A CODE-SWITCHED CORPUS FOR INTELLIGENT TUTORING SYSTEMS IN BREAST CANCER EDUCATION
A. Rivera1, F. Iacobelli2, R. Balyan1
Intelligent Tutoring Systems (ITSs) simulate human tutors using constructivist strategies that monitor learner progress, pose challenging questions, elicit deep explanations, and deliver targeted feedback. These systems are scalable and effective educational tools, particularly valuable in healthcare contexts for low-literacy populations. However, most ITSs are trained and modeled using monolingual data and overlook bilingual learners who frequently code-switch. Code-switching is the fluid practice of alternating between two languages within a conversation, often to express ideas more naturally or compensate for limited vocabulary in one language. This common practice of code-switching among speakers with limited English fluency or English as their second language, often results in and leads to disengagement from health-related resources and education.

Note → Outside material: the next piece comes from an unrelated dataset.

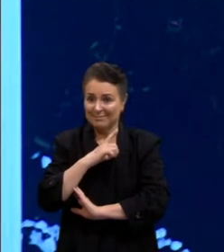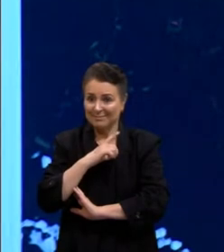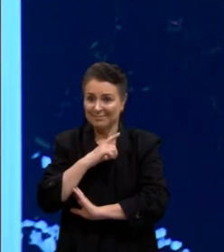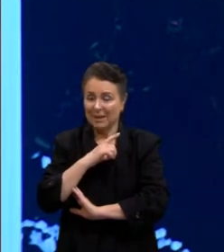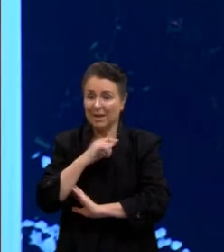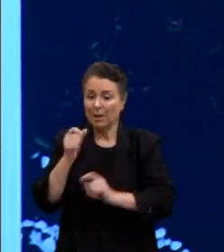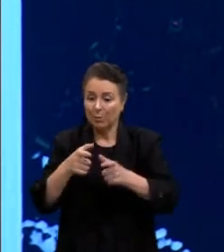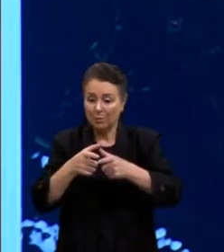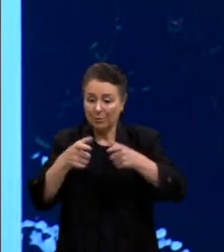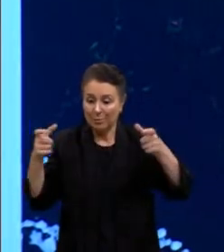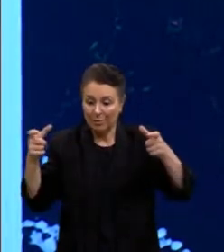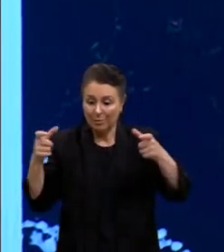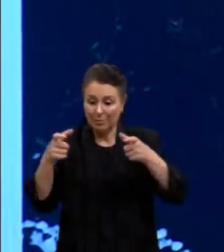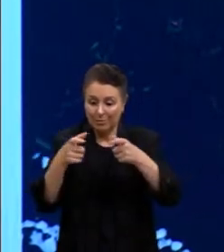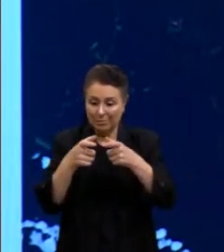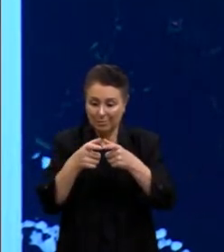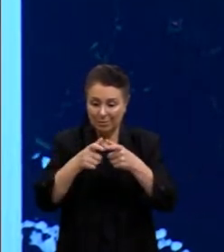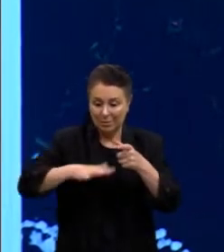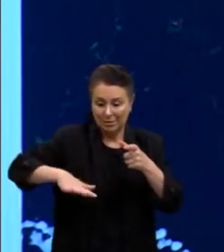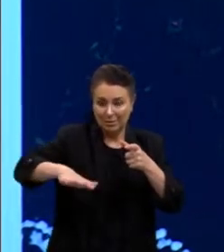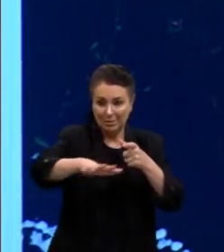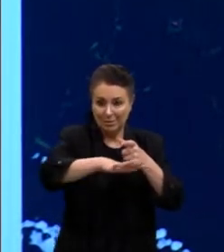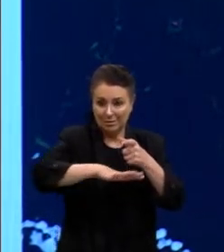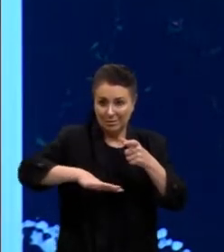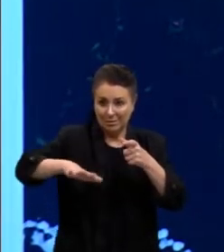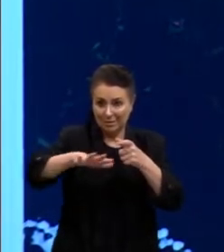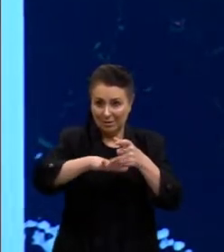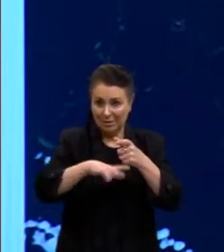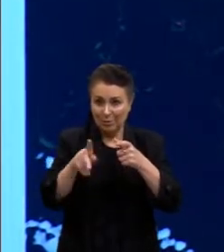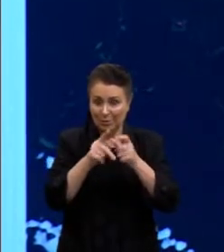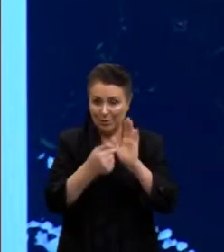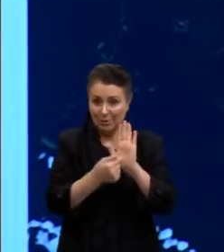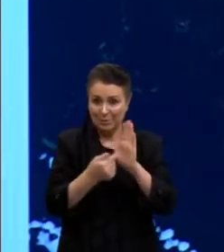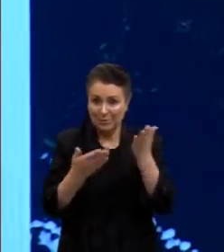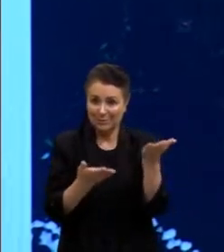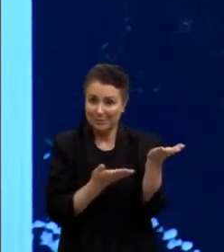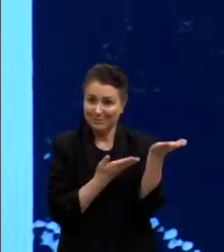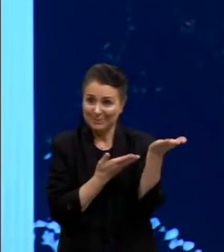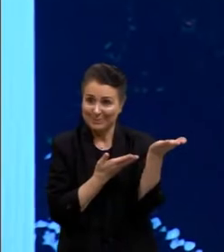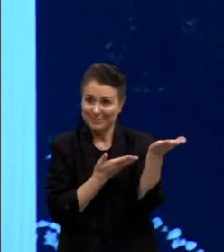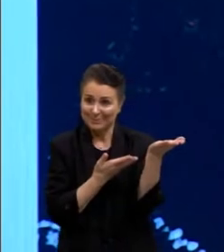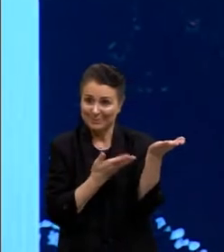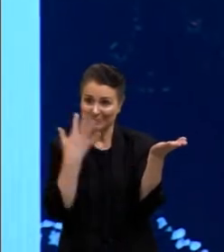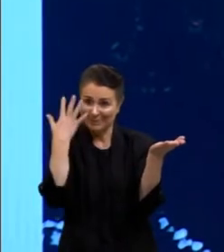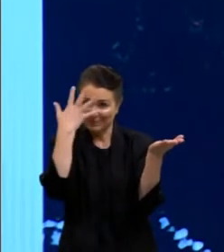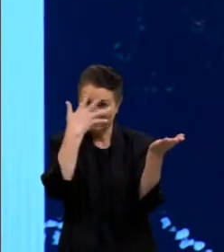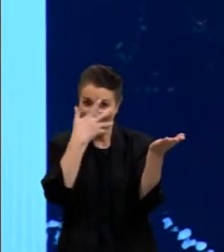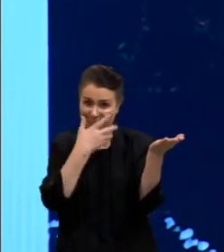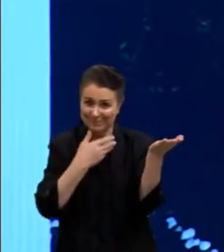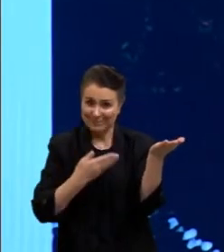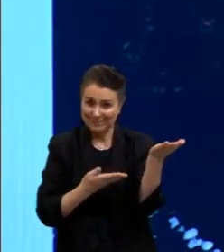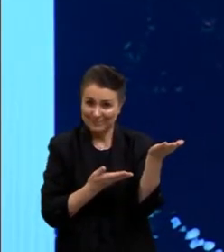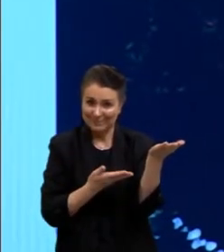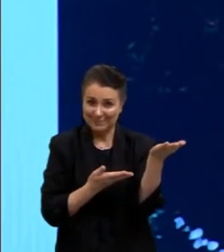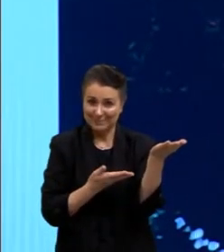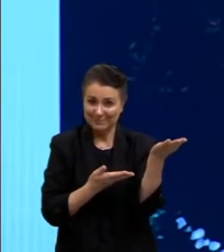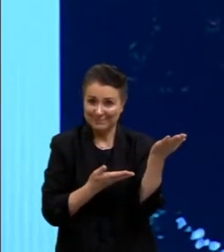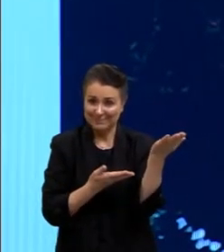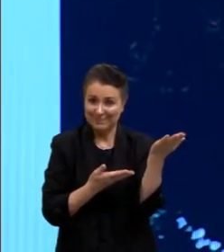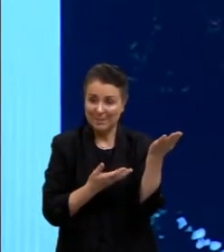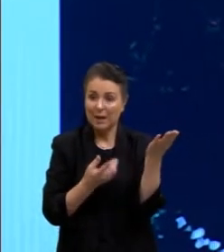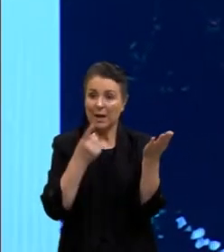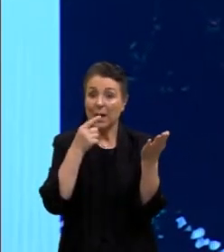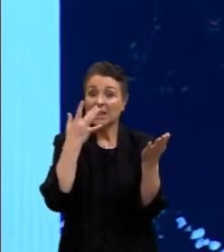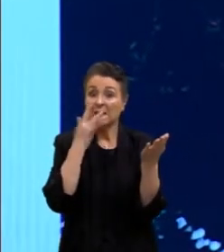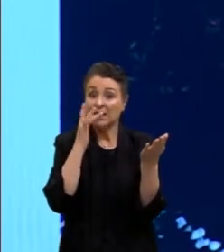o tamanho ali da área que eu estou pegando. Olha lá, está mostrando para vocês justamente isso, né, essas fumaça,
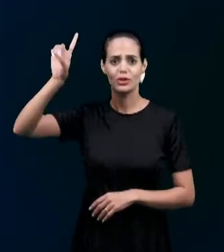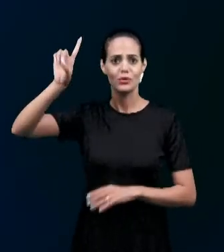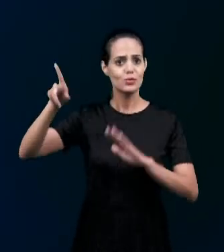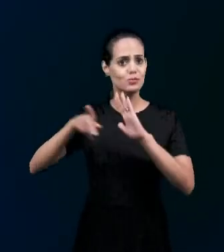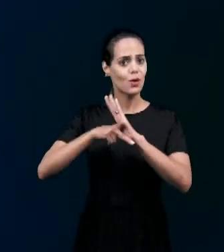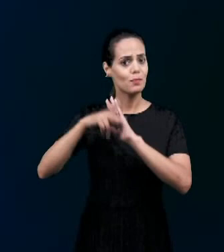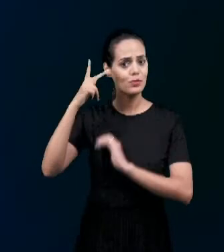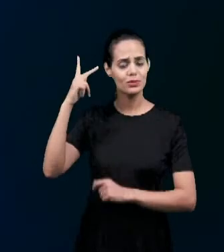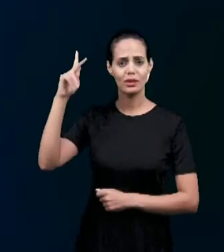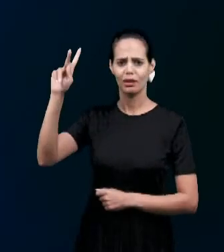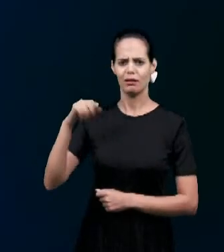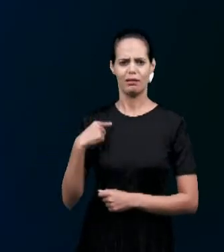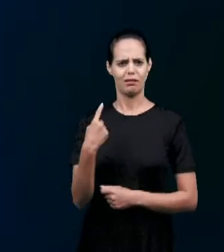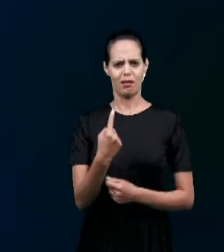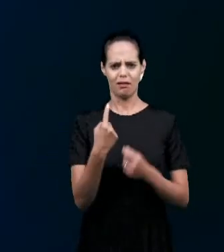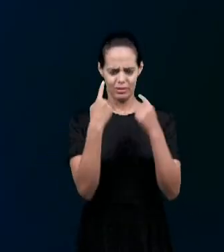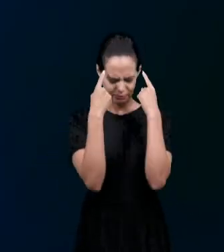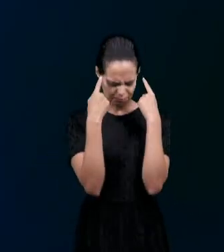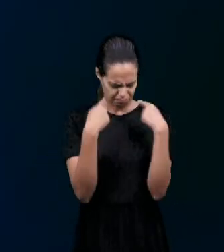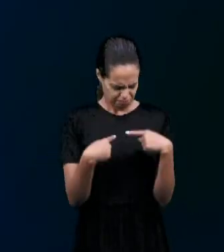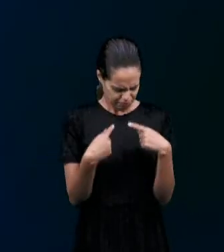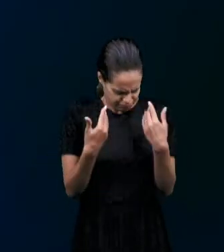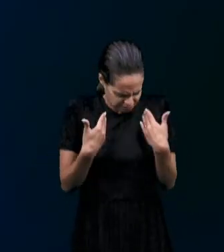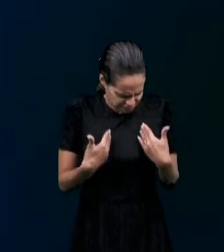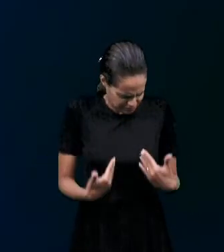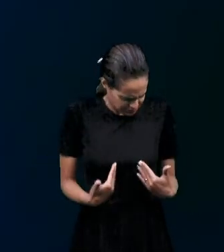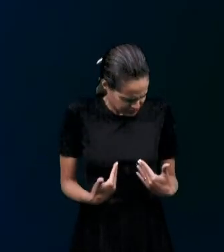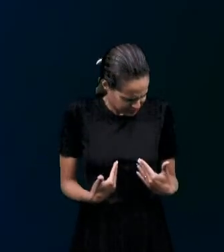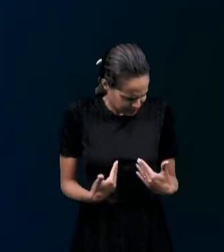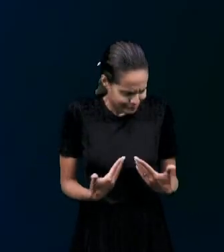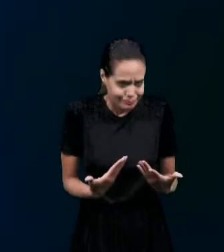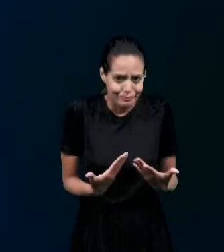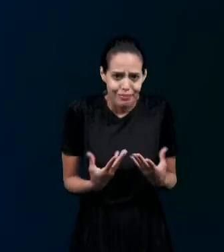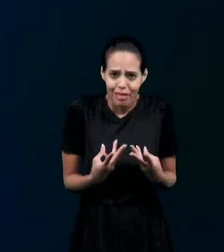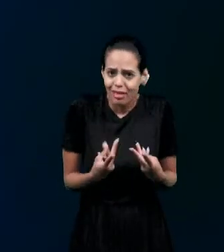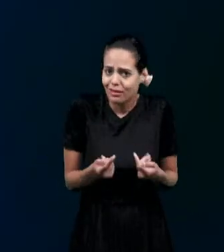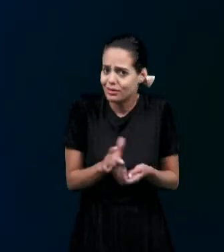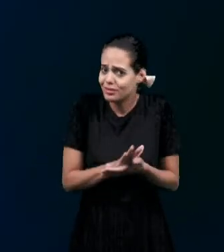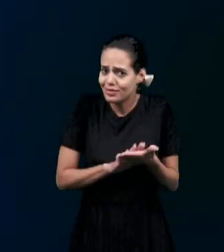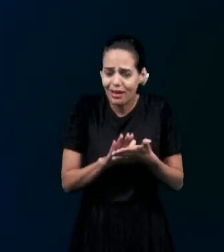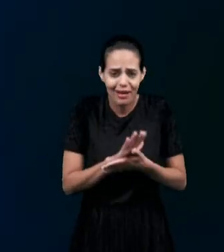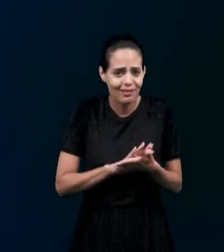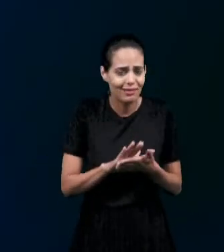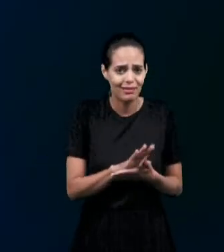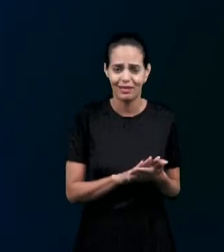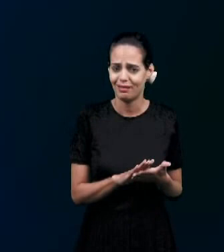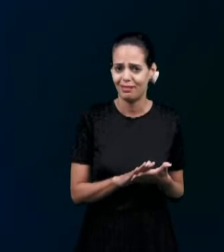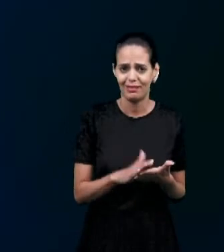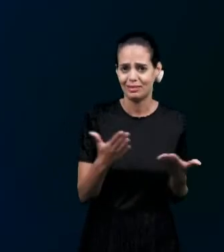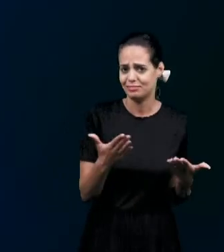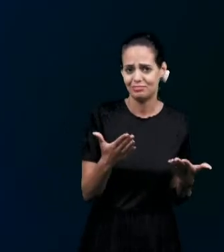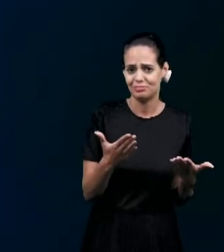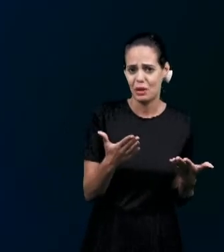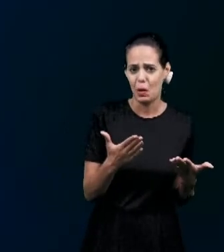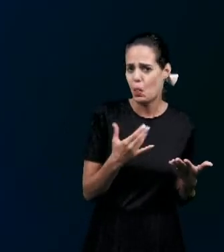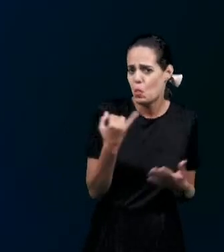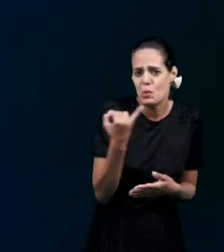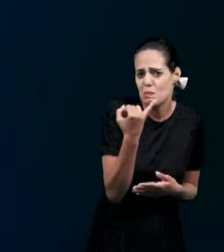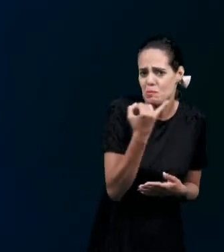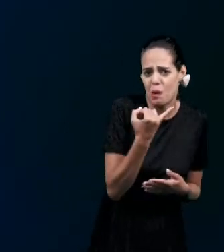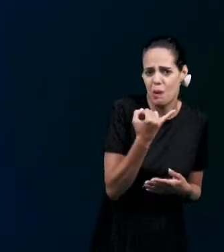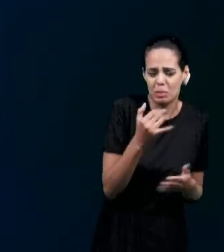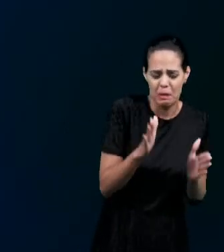Independente Da nossa origem Independente Da nossa situação Nós Éramos como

Considering the health impacts that disengagement may have, this study specifically focuses on breast cancer survivors within the Hispanic community. This choice is driven by two key reasons: first, breast cancer remains one of the leading causes of death among the Hispanic population, and second, code-switching is highly prevalent among Spanish-speaking individuals. In order to effectively train an ITS to support this demographic, it requires specialized code-switching corpora focused on breast cancer. Although multilingual datasets exist, they often lack linguistic accuracy and do not contain health-specific content, making it challenging to develop such responsive systems for bilingual Spanish-speaking communities.
To address this gap, the study focuses on developing a bilingual breast cancer health corpus by generating code-switched text from aligned English and Spanish transcriptions. We identify the switch points by tagging part-of-speech (PoS) using SpaCy and use both the rule-based and probabilistic code-switching strategies. The Google Translate API is used wherever translation is needed and post-processing is carried out using ChatGPT-4.0 to ensure fluency of the generated code-switched output. The resulting corpus is evaluated using the LINCE code-switching benchmark with customized metrics for multilingual data quality. This resource aims to support the creation of models for a culturally adaptive ITSs for underserved Spanish-speaking populations, particularly for breast cancer education and survivorship.
Keywords: Code-switching, bilingual corpus, breast cancer.